La campaña electoral para la segunda vuelta, al margen de algunos ligeros cambios de forma, dio continuidad amplificada a lo que sufrimos en la primera y evidenció aún más la polarización. Si Arena se quejó, no sin razón, de haber competido contra la triple campaña FMLN-ALBA Petróleos-Gobierno Funes, también hay que decir que hubo un cierre de filas de todos los sectores identificados con el partido de derecha. Desde los que no han disimulado nunca su tendencia derechista hasta los que habían navegado con bandera de neutralidad y defensa de la institucionalidad, todos salieron del cascarón para darle el apoyo explícito a Arena en la segunda vuelta.

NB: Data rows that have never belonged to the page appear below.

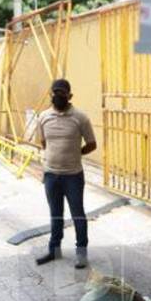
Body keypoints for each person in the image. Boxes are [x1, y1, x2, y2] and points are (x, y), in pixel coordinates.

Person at [34, 78, 96, 269]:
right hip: (51, 175)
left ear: (69, 96)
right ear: (51, 95)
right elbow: (43, 143)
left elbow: (92, 144)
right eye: (55, 93)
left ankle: (82, 254)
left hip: (73, 176)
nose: (58, 96)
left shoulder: (81, 118)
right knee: (55, 214)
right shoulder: (43, 117)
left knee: (78, 214)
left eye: (62, 93)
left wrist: (76, 154)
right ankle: (54, 250)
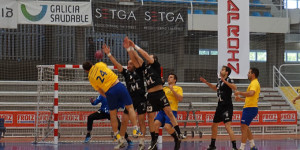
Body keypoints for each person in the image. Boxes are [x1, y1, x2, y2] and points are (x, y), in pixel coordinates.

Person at [129, 39, 183, 150]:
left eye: (150, 56)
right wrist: (130, 48)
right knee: (151, 119)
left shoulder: (156, 66)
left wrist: (136, 46)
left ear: (154, 59)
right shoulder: (145, 68)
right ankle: (153, 140)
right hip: (150, 96)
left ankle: (178, 133)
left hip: (159, 93)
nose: (148, 56)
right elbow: (137, 59)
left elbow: (144, 55)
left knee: (169, 112)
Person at [82, 59, 139, 150]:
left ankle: (118, 137)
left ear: (86, 70)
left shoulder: (90, 77)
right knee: (130, 107)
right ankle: (135, 128)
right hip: (117, 85)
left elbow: (100, 91)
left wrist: (107, 95)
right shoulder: (99, 64)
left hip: (109, 92)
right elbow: (106, 69)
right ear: (92, 64)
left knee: (113, 116)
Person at [102, 40, 146, 150]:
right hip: (130, 99)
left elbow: (139, 60)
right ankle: (121, 141)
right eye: (128, 63)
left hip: (141, 98)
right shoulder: (126, 73)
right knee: (124, 121)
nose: (129, 65)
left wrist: (130, 48)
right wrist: (109, 54)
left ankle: (141, 142)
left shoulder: (140, 70)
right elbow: (116, 64)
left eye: (131, 63)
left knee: (141, 121)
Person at [200, 66, 238, 150]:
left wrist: (225, 81)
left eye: (223, 69)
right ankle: (212, 145)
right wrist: (206, 82)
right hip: (220, 106)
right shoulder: (220, 81)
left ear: (227, 72)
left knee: (227, 126)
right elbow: (215, 88)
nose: (221, 70)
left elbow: (235, 87)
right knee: (214, 126)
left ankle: (234, 147)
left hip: (227, 106)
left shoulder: (229, 79)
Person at [154, 73, 183, 150]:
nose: (169, 78)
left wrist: (172, 89)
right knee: (155, 124)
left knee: (167, 127)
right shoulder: (164, 88)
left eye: (171, 77)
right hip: (162, 110)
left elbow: (180, 99)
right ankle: (154, 144)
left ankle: (176, 139)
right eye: (168, 77)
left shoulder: (178, 88)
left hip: (171, 111)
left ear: (175, 80)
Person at [235, 67, 260, 150]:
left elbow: (251, 93)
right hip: (249, 108)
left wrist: (240, 93)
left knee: (243, 127)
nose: (248, 74)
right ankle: (252, 145)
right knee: (245, 127)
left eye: (249, 73)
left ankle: (242, 148)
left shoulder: (255, 83)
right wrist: (241, 99)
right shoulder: (253, 83)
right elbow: (249, 98)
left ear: (253, 74)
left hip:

Los grandes medios de comunicación, nunca mejor entonados como partes de una misma orquesta, no escatimaron espacios ni disimularon el sesgo informativo para favorecer al partido de derecha y criticar al FMLN. Los articulistas, en plan robot, saturaron páginas para alertar sobre el peligro de la venezolanización de El Salvador y, por tanto, exhortar a evitarla. Las gremiales empresariales y los grupos de aliados que les hacen coro reforzaron la beligerancia contra el Gobierno, esa beligerancia que los ha caracterizado en los últimos 4 años y que los convirtieron, hasta la actual campaña, en la verdadera oposición a la actual administración. Los políticos de oficio, por su parte, siguieron haciendo alarde de los vicios más rancios del tradicionalismo electorero. Se emplearon a fondo en la generación de mentiras y en confabulaciones, hasta llegar al extremo de inventarse encuestas.
Una vez termine la contienda electoral, vendrá la hora de la verdad. Terminado el fragor de la campaña, se verá cuáles son en realidad las condiciones de gobernabilidad con las que queda el país. La primera será, sin duda, la aceptación serena de los resultados, especialmente por parte del partido que pierda. Si la campaña se ha caracterizado por la suciedad, esperamos que la decisión del pueblo sea aceptada con madurez. Este sería el primer paso positivo para la enorme tarea que queda por delante. Una vez asuma el nuevo Gobierno, se sabrá realmente de qué estaban hechas las propuestas electoreras, de las cuales nunca se aclaró el cómo ni el con qué. Una vez decidida la suerte, habrá que pensar en serio qué hacer con los problemas del país, esos que agobian a la población, la inseguridad y la economía, aquellos de vieja data y de corte estructural, los relacionados con la falta de desarrollo social, el extremo deterioro ambiental, la desigualdad institucionalizada en salud y educación, las políticas fiscales regresivas, la corrupción y la impunidad.
Al final de la campaña de la segunda vuelta, no pocos sectores hicieron hincapié en la necesidad de llegar a un acuerdo, a un pacto de nación. Ojalá detrás de ello haya una genuina convicción de que El Salvador no puede seguir en la misma ruta y que los problemas estructurales no podrán resolverse sin el concurso de todos los sectores sociales y económicos. La necesidad de emprender un esfuerzo nacional, al estilo del conseguido para los Acuerdos de Paz, es impostergable. Siendo realistas, el país no está para aspirar a grandes acuerdos, sino a consensos mínimos —muy elementales, quizá— en los temas clave para empezar a resolver la grave situación de la mayoría. Esta es, en definitiva, la gran tarea del nuevo Gobierno.